**What this task involves:** Switch every "calendario" in the rows below to "almanacco", and leave the rest of the rows unchanged.
+++ Supplied records +++
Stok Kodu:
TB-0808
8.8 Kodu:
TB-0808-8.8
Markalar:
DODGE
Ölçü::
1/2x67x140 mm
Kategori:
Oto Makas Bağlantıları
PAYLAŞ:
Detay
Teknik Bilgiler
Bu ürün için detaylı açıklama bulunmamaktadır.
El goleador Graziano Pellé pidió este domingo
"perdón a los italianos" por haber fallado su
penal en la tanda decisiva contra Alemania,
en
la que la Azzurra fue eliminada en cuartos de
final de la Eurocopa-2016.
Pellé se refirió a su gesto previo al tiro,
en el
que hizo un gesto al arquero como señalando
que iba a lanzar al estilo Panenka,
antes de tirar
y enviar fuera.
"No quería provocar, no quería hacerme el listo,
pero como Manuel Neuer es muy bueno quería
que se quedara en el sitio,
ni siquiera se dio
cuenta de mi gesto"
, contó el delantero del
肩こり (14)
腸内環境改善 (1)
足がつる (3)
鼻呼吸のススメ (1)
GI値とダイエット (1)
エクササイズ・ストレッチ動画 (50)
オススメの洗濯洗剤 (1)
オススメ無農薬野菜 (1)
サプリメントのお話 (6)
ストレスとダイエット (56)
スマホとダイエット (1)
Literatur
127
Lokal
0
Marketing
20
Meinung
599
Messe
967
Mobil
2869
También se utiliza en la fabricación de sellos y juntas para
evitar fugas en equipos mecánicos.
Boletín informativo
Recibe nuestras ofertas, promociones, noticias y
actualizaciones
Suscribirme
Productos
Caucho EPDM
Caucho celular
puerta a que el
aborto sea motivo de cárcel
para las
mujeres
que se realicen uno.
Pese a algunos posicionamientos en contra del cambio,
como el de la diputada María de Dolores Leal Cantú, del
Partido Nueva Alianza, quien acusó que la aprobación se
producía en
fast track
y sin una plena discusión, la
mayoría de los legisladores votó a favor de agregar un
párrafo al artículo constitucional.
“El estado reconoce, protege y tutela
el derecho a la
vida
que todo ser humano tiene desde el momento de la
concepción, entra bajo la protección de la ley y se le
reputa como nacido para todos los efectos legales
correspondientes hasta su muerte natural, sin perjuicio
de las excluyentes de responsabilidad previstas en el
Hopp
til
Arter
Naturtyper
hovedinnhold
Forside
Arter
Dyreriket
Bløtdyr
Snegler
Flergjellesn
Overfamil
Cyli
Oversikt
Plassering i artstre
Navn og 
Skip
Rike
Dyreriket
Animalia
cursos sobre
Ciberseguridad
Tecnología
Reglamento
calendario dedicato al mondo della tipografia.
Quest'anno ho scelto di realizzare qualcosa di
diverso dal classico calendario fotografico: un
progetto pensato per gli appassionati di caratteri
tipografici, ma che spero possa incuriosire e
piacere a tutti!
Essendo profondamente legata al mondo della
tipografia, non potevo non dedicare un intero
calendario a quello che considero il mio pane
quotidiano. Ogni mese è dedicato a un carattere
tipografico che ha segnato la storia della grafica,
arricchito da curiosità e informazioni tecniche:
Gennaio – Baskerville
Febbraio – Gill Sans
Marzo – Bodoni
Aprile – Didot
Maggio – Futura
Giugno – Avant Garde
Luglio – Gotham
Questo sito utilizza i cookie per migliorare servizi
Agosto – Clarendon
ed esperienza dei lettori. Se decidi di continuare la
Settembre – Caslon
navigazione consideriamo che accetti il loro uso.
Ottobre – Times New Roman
+++
**Output for this task:**
Stok Kodu:
TB-0808
8.8 Kodu:
TB-0808-8.8
Markalar:
DODGE
Ölçü::
1/2x67x140 mm
Kategori:
Oto Makas Bağlantıları
PAYLAŞ:
Detay
Teknik Bilgiler
Bu ürün için detaylı açıklama bulunmamaktadır.
El goleador Graziano Pellé pidió este domingo
"perdón a los italianos" por haber fallado su
penal en la tanda decisiva contra Alemania,
en
la que la Azzurra fue eliminada en cuartos de
final de la Eurocopa-2016.
Pellé se refirió a su gesto previo al tiro,
en el
que hizo un gesto al arquero como señalando
que iba a lanzar al estilo Panenka,
antes de tirar
y enviar fuera.
"No quería provocar, no quería hacerme el listo,
pero como Manuel Neuer es muy bueno quería
que se quedara en el sitio,
ni siquiera se dio
cuenta de mi gesto"
, contó el delantero del
肩こり (14)
腸内環境改善 (1)
足がつる (3)
鼻呼吸のススメ (1)
GI値とダイエット (1)
エクササイズ・ストレッチ動画 (50)
オススメの洗濯洗剤 (1)
オススメ無農薬野菜 (1)
サプリメントのお話 (6)
ストレスとダイエット (56)
スマホとダイエット (1)
Literatur
127
Lokal
0
Marketing
20
Meinung
599
Messe
967
Mobil
2869
También se utiliza en la fabricación de sellos y juntas para
evitar fugas en equipos mecánicos.
Boletín informativo
Recibe nuestras ofertas, promociones, noticias y
actualizaciones
Suscribirme
Productos
Caucho EPDM
Caucho celular
puerta a que el
aborto sea motivo de cárcel
para las
mujeres
que se realicen uno.
Pese a algunos posicionamientos en contra del cambio,
como el de la diputada María de Dolores Leal Cantú, del
Partido Nueva Alianza, quien acusó que la aprobación se
producía en
fast track
y sin una plena discusión, la
mayoría de los legisladores votó a favor de agregar un
párrafo al artículo constitucional.
“El estado reconoce, protege y tutela
el derecho a la
vida
que todo ser humano tiene desde el momento de la
concepción, entra bajo la protección de la ley y se le
reputa como nacido para todos los efectos legales
correspondientes hasta su muerte natural, sin perjuicio
de las excluyentes de responsabilidad previstas en el
Hopp
til
Arter
Naturtyper
hovedinnhold
Forside
Arter
Dyreriket
Bløtdyr
Snegler
Flergjellesn
Overfamil
Cyli
Oversikt
Plassering i artstre
Navn og 
Skip
Rike
Dyreriket
Animalia
cursos sobre
Ciberseguridad
Tecnología
Reglamento
almanacco dedicato al mondo della tipografia.
Quest'anno ho scelto di realizzare qualcosa di
diverso dal classico almanacco fotografico: un
progetto pensato per gli appassionati di caratteri
tipografici, ma che spero possa incuriosire e
piacere a tutti!
Essendo profondamente legata al mondo della
tipografia, non potevo non dedicare un intero
almanacco a quello che considero il mio pane
quotidiano. Ogni mese è dedicato a un carattere
tipografico che ha segnato la storia della grafica,
arricchito da curiosità e informazioni tecniche:
Gennaio – Baskerville
Febbraio – Gill Sans
Marzo – Bodoni
Aprile – Didot
Maggio – Futura
Giugno – Avant Garde
Luglio – Gotham
Questo sito utilizza i cookie per migliorare servizi
Agosto – Clarendon
ed esperienza dei lettori. Se decidi di continuare la
Settembre – Caslon
navigazione consideriamo che accetti il loro uso.
Ottobre – Times New Roman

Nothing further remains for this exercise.